The panels on the doors are roughly the same but often lost under a mess of stickers and huge aero blisters, which for 2017 will be even bigger for more downforce. The rear wing on a World Rally Championship car makes real downforce, although there's a large amount of time spent sideways, so that's all down to the specially-developed tyres and, of course, driver and co-driver.

You might want to keep the Panadols handy, because it's loud in there.

The Hyundai 1.6 litre turbo's engine block is then taken and all of the parts strengthened to triple the power and torque to take the top speed to over 200km/h. A paddle-shift gearbox is fitted with six gears, and in the Hyundai there's just one big paddle - push for down, pull for up.

It's not especially difficult to make a car do 200km/h in a straight line, but a World Rally car has to cope with a huge range of conditions. From the snows of Sweden, the mud and ruts of Rally GB in Wales and Coffs Harbour's dry and dusty forestry trails and then the reality of check of Germany's narrow, obstacle-strewn tarmac, these cars have to work everywhere, often on several different surfaces on one stage, changing with every driver that comes through.

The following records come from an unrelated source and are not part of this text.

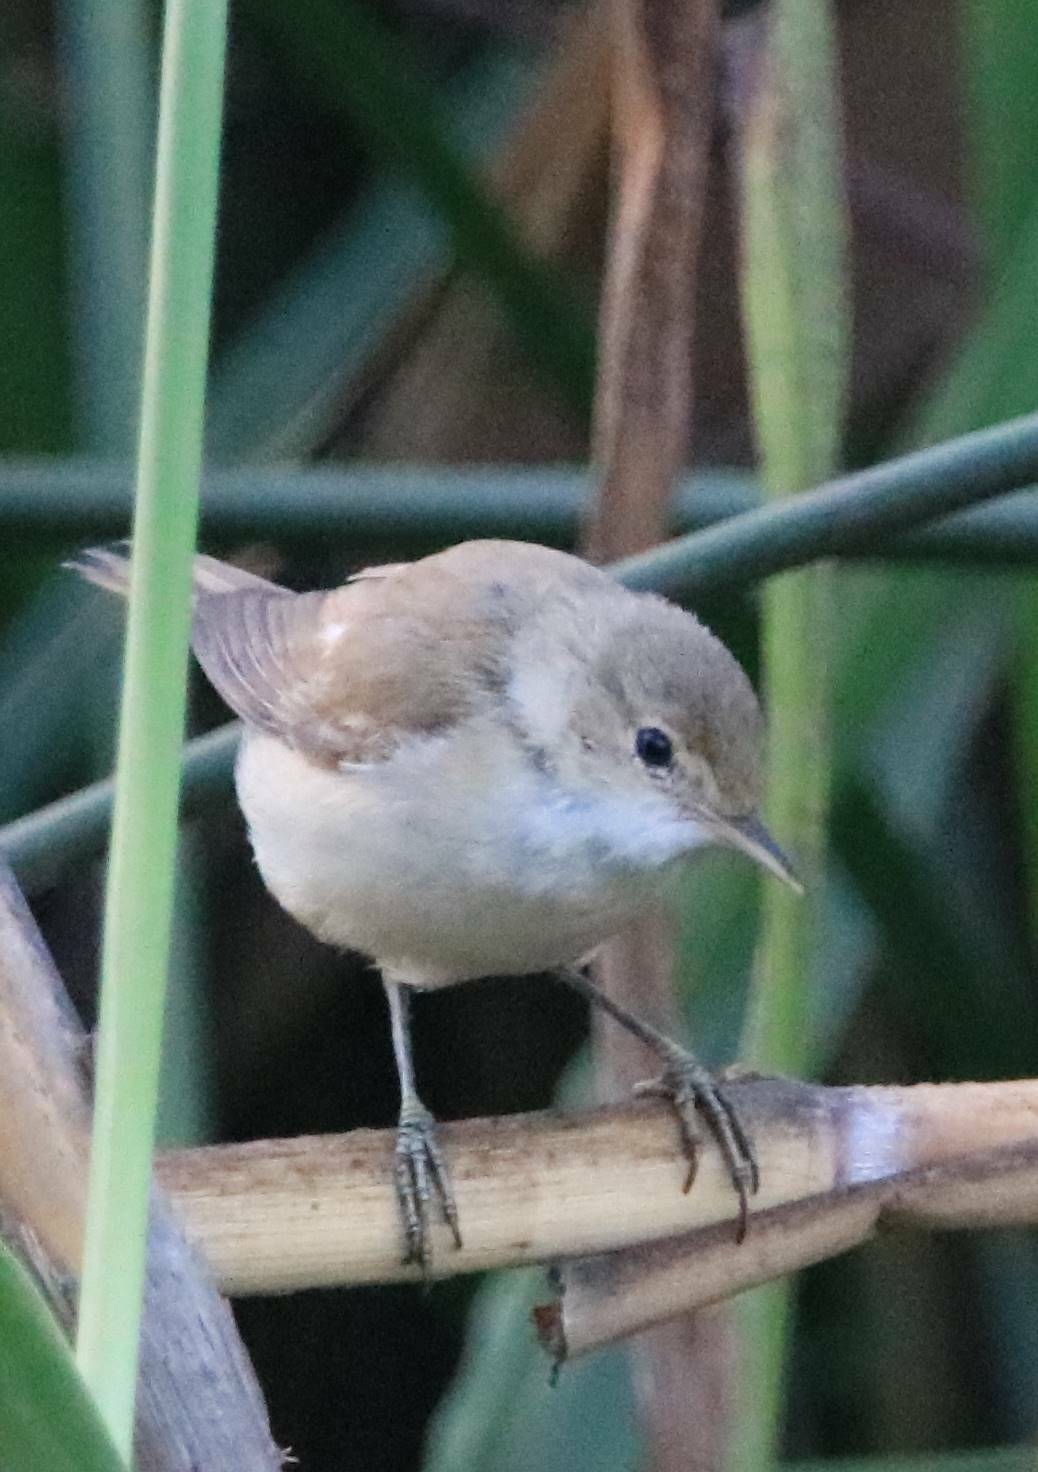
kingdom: Animalia
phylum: Chordata
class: Aves
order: Passeriformes
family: Acrocephalidae
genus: Acrocephalus
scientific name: Acrocephalus scirpaceus
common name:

Inside there's a few details that will be familiar to overseas i20 owners - we don't get the new car here, sadly - the door pulls have survived and while the dashboard has been chucked out along with all of the carpets, seats and any creature comfort fitted, there's a much thinner replacement of the dashboard that looks like the standard car's. But not much.

The seats are set low and as far back as the engineers can get away with. Getting in means threading yourself through the roll cage and into the seat, although you can pop the steering wheel off to ease the journey in. The co-driver sits even further back, practically on the floor. He doesn't have to see much, he has notes to read to tell the driver what's coming, how fast to go and what to watch out for.

Upwards of six hundred grand buys you a super-fast rally car good for a year's motoring all around the world, but just for two. And you might want to keep the Panadols handy, because it's loud in there.